Le système de réseau de solidarité de la région ne posent-il pas un problème avec certaines règles draconiennes des institutions occidentales ?

Boris-Mathieu Pétric. - «J'en parle dans mon livre sous forme d'épilogue. Les organisations internationales et les ONG investissent pour réformer les institutions, les médias, l'économie, etc. En fait, ces structures internationales et leurs projets deviennent des enjeux pour renforcer la légitimité de telle faction ou telle faction qui cherche à se les approprier. Non seulement, elles ne modifient pas le jeu politique mais en plus elles en sont parties prenantes. Finalement, en arrivant avec beaucoup d'argent, on ne réforme rien et l'on renforce les logiques qui sont déjà en place. »

Quelle a été votre démarche pour travailler sur place ?

Boris-Mathieu Pétric. - «Comme j'enseignais à l'ancienne école du parti qui forme les élites et que j'ai exercé à l'ENA ouzbèke qui forme les hauts fonctionnaires ouzbeks, j'avais ma place dans le dispositif ouzbek ce qui m'a permis de comprendre les rapports de force entre les différentes factions régionales. Dans un second temps, je suis allé dans quatre localités différentes pour détailler le fonctionnement au niveau local. Je me devais d'avoir une fonction dans le sens où, pour être intégré dans leur logique, il fallait que je m'inscrive dans un réseau, même s'il y a toujours le risque d'être instrumentalisé. J'étais soit le professeur de français d'un de mes étudiants, soit un collègue.»

Cela vous a-t-il pris beaucoup de temps pour accéder à l'intimité sociale ?

Boris-Mathieu Pétric. - «J'ai passé des semaines avec quatre familles, à fêter la naissance d'un enfant, le mariage d'une fille, l'enterrement d'un grand-père, ce que nous on appelle perdre du temps, c'est-à-dire que l'on ne faisait rien en particulier mais on discutait. »

Tout est une question de confiance ?

Boris-Mathieu Pétric. - «La confiance se gagne.
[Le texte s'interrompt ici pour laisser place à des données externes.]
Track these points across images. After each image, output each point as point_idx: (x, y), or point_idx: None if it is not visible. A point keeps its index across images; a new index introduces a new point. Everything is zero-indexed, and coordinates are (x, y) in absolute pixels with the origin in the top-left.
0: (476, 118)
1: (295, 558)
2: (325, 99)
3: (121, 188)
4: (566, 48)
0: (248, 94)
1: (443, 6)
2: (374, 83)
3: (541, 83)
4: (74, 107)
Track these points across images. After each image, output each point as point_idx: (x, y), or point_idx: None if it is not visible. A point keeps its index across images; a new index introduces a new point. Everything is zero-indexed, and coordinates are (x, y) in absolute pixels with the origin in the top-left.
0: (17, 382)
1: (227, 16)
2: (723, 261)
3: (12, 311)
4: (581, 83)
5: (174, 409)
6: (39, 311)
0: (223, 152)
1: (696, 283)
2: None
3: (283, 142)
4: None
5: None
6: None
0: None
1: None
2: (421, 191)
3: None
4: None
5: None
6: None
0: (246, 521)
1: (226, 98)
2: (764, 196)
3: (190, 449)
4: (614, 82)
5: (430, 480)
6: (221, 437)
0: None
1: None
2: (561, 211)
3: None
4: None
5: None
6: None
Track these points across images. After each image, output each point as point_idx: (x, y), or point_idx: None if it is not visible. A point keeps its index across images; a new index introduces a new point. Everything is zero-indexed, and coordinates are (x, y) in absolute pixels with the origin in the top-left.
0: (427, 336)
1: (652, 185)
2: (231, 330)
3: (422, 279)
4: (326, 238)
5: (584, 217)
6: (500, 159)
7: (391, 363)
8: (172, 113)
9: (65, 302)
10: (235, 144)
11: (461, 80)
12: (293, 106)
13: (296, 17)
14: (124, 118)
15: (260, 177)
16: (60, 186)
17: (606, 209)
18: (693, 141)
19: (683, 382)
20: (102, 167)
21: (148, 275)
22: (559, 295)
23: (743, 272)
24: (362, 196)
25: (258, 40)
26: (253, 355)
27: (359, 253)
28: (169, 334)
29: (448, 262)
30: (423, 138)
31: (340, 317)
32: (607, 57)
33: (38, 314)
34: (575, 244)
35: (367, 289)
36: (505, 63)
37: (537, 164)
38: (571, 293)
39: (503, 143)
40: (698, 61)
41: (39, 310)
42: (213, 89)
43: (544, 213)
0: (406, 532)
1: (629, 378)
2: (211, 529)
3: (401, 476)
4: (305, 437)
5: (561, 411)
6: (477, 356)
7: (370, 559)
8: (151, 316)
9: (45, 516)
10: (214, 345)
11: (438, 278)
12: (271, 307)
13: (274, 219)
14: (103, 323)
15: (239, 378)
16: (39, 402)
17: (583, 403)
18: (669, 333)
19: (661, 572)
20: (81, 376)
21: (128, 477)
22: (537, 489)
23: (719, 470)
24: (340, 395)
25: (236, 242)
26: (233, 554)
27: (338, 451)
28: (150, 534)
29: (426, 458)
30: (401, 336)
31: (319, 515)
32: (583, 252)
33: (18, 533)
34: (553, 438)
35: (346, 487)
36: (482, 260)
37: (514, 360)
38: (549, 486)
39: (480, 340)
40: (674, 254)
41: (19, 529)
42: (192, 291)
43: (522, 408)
Il y a énormément de suspicions et de retenue. Il ne faut pas uniquement faire ce travail dans le but d'obtenir des informations. Tout se passe aussi avec des personnes avec lesquelles on a une relation intime et donc il y a quelques chose qui relève de l'amitié. C'est pour cela que je parle d'investissement personnel. La plupart des gens qui m'ont ouvert leur intimité sont des gens avec lesquels j'entretiens aujourd'hui encore des relations privilégiées. »

Je suppose que l'on a beaucoup de méfiance à votre égard ?

Boris-Mathieu Pétric. - «Effectivement. Lorsque je débarquais en général dans une famille, il faut avertir le chef du quartier, qui avertit le maire, ensuite la police et puis finalement il y a toujours plus ou moins l'entretien avec les autorités. L'environnement est hostile et on est en permanence sous pression. Les services de renseignement vous questionnent souvent et interrogent les gens qui vous accueillent. Je ne posais jamais directement de questions sur les rapports politiques. On sent bien que l'on vient gêner l'équilibre parce que c'est tout de même une société où l'étranger est un phénomène nouveau donc vous venez déstabiliser un ordre social relativement stable. Qu'est-ce qu'il vient faire ? Pourquoi ? Qui est-il ? On est souvent pris pour un espion. »

(1) " Pouvoir, don et réseaux en Ouzbékistan post-soviétique ", Boris-Mathieu Pétric, Edition PUF - Le Monde, Collection Partage du savoir, 2002.